## What you are asked to do
The post below, about Boy Scouts recruiting in schools, has several sentences that end in a question mark. Quote each one.

## Given passage
————
Keep Your BS Out of the Schools

Apparently the Boy Scouts of America are permitted to recruit members by visiting schools and holding informational meetings that students, first-graders, are required to attend.

A mom in Oregon sued to stop this practice, and was intitially successful, but the ruling was recently overturned by the state Supreme Court. Because no “pro-God” materials were given to the kids while on school grounds.

WTF?

This really pisses me off - my momma-friends are now besieged by little boys who’ve been sold on the fun of camping. Who wouldn’t love camping? So parents who don’t want to support a disciminatory organization (parents who, BTW, might be Christian and are probably heterosexual, but who DON’T WANT TO SUPPORT A DISCRIMINATORY ORGANIZATION) have to explain this to little Jimmy.

I hope my son is able to understand the concept of discrimination at that age.

Schools need to quit letting corporations have access to children.

A kid who’s old enough to be a Scout is old enough to understand what discrimination is.

I’m with you. You’ve got every right to not support BSA. It’s going to take a little extra legwork on your part to explain it to your kid. Good luck with it, maybe you can take your young’un camping to make up for it.

Is there some alternative to the Boy Scouts? Perhaps something that would be a somewhat equal in terms of the fun stuff (like camping), but more inclusive.

So 6 is old enough to understand? Geez, mine are toddlers, and thus still in that rarefied Momma-bubble, where I can control most of what they see and hear. But that loss of innocence thing, it’s just around the corner.

We’ve done a fair amount of camping (though not since the twins were born); the Badlands in SD and Wisconsin along the Mississippin River were our favorites. Can’t wait to take the 'uns one of these days!
————
## Data shown
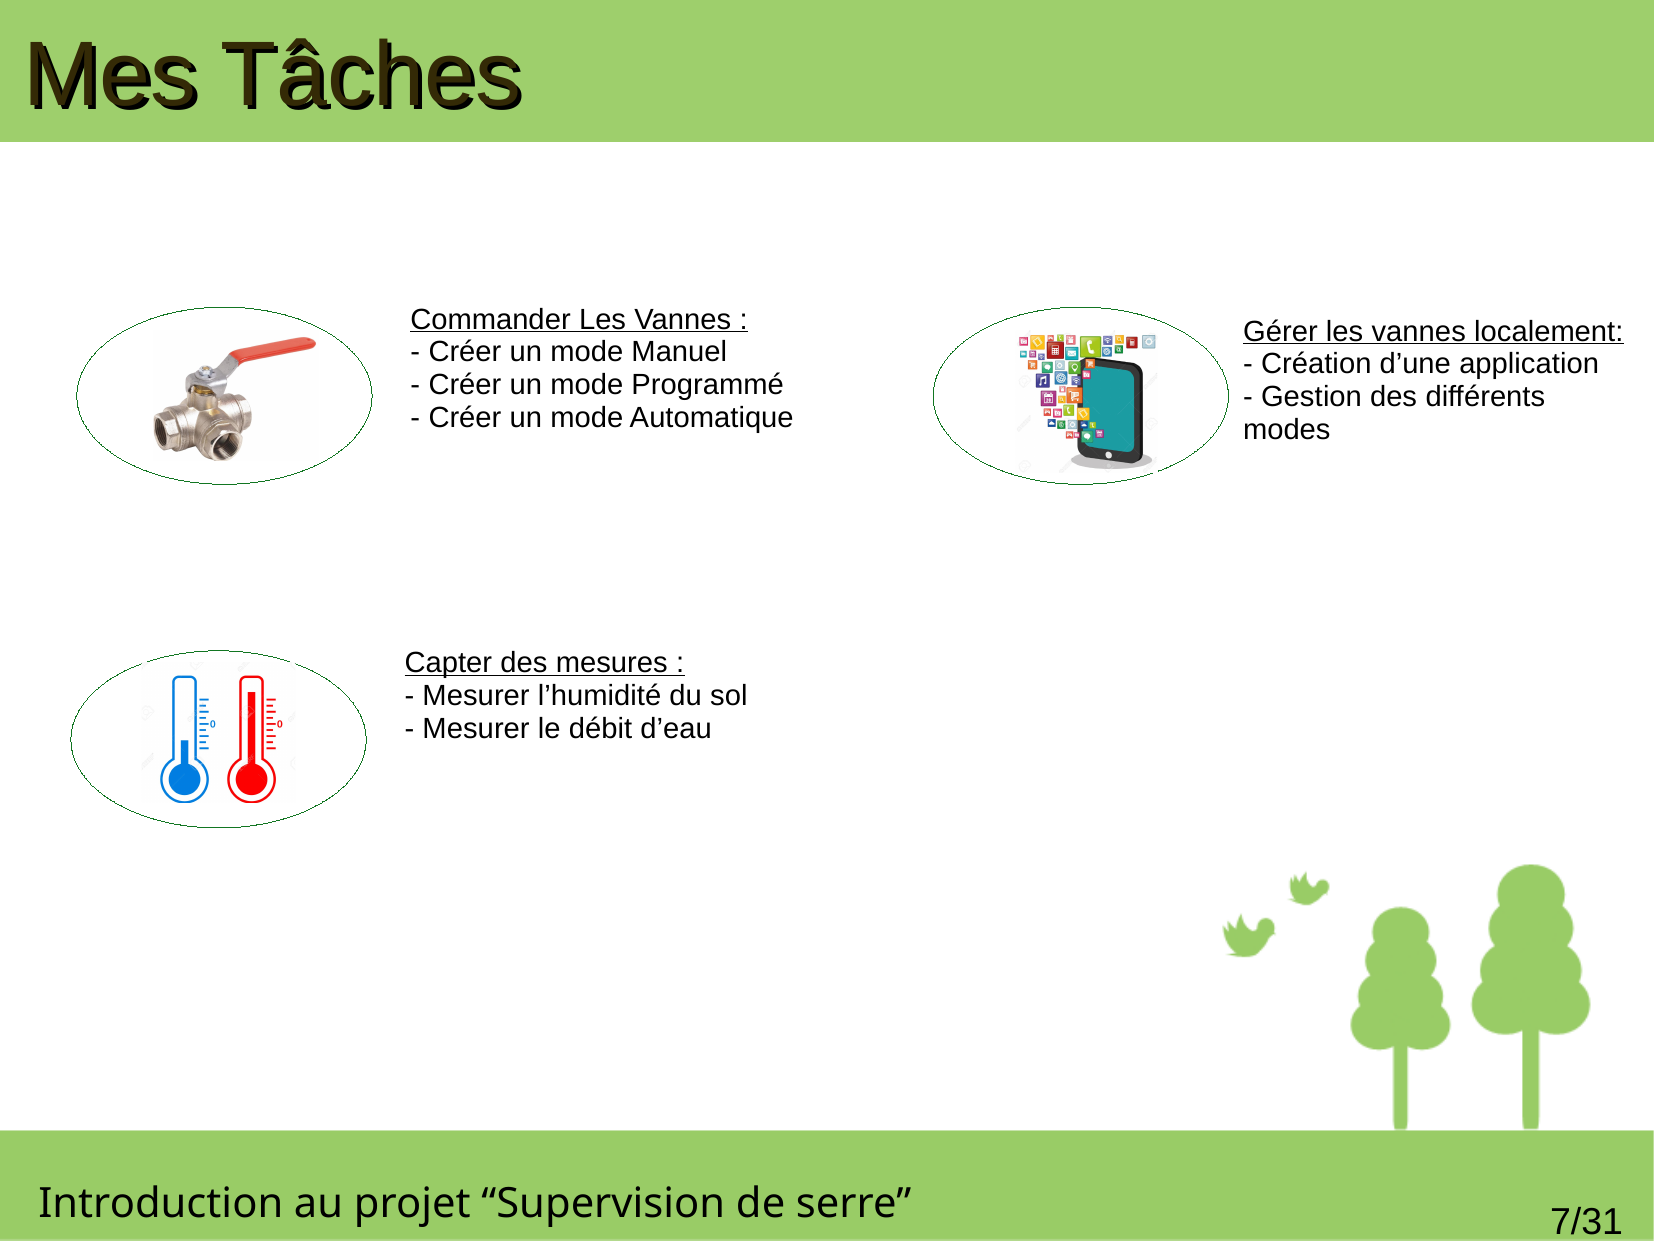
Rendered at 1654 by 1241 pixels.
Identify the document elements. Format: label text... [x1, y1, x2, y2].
————
## Reply
- WTF?
- Who wouldn’t love camping?
- Is there some alternative to the Boy Scouts?
- So 6 is old enough to understand?